Nos ven raros y nosotros les vemos memos. Lo mismo por eso nos subimos a cornisas elevadas que es donde se ve bien el cielo. Hace muchísimo tiempo escribí sobre un maltratador que se había suicidado después de matar a su mujer y a sus hijos. Le llamé cobarde y me reafirmo. Pero un lector me respondió furioso que no lo eran, porque su hermana se había suicidado harta de todo. No veo cobardes a los suicidas, sino a los maltratadores.




La mujer que se ha elevado sobre sus problemas para sentarse en una cornisa en esa maravillosa Sanlúcar que a mí me parece cielo, merece todo mi respeto. También los policías que hacían su trabajo. Lo mismo mi amiga Manuela ve en este gesto una clara llamada de auxilio. No lo sé, entre mis poquísimas artes no está la de la Psicología. Lo que sí les digo es que yo no lo haría, no por el suicidio en sí sino por las alturas. Nada que ver con lo pactado en Holanda del suicidio asistido con dosis reguladas y sin ningún dolor. Camita limpia y decisión certera sin sobresaltos. Aquí, en cambio, vamos a rastras en ese tema, sobre todo por nuestra moral cristiana de que la vida es un regalo de Dios.





Lo trágico de los suicidios no es la muerte de la víctima, sino el dolor que acarreaba que le queda en herencia a los que la quisieron. Ese era el dolor que hacía vibrar a mi lector por la ausencia de su hermana. El dolor, la rabia del duelo, pero también la culpa de no haberlo evitado, el insomnio subsiguiente, la desesperanza y otros tantos demonios del alma que nos corroen como hueso viejo hasta llevarnos a una cornisa, sentarnos en ella sintiéndonos por primera vez en nuestra existencia dueños de algo solamente nuestro. Porque díganme en confianza si a algunos de ustedes les preguntaron si querían nacer o eligieron a su familia, o a su aspecto físico. Siempre me ha parecido que este juego de rol está trucado para que ganen siempre los que quiere la Cúpula como pasa en Supervivientes. Y si hay Sorpasso, gana la Banca y encima los desgraciados visionarios de los pixeles nos creemos importantes. Me veo en esta existencia saturada, confundida, observante y recelosa. Pero aún tengo ganas de luchar, aunque es difícil. Lo confieso. Vivir con pesares, con enfermedades, con lastras y dificultades es muy complicado y no todos somos héroes de Marvel.

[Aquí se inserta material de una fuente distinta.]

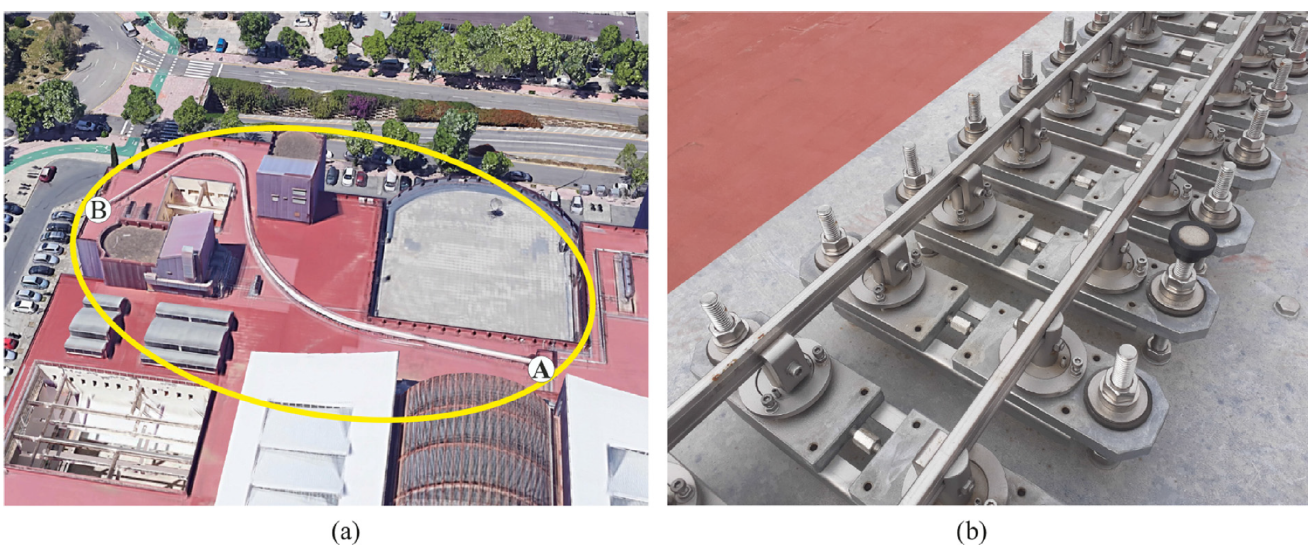
Figure 13. Scaled track at the School of Engineering, University of Seville. ( a ) Aerial view, ( b ) detail of track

Hay gente que se le hace bola en el alma y se atragantan de vida, lo suficiente para confesárselo a su médico de AP y rebozarse en pastillas. La salud mental no es para hacer un artículo, sino para mirar a los ojos y dar esa paz mental que tenemos cuando nacemos y que nos arrebatan como nos meten en la cosechadora de destinos. Porque no se engañen, todos somos ganado que recolectar. Engranajes imperfectos de una maquinaria que se creó cuando la genética se impuso y los dinosaurios se extinguieron. El cavilar es lo que tiene. El sentir es lo que tiene. El crear es lo que tiene. Alas para volar que se transforman en paja en plena panorámica. Cornisas elevadas de una azotea que nos parece pista de aeropuerto sin zona de aterrizaje. Sin maletas, ni facturaciones. Solo vistas privilegiadas de una ciudad que alienta de mar con el azul del horizonte.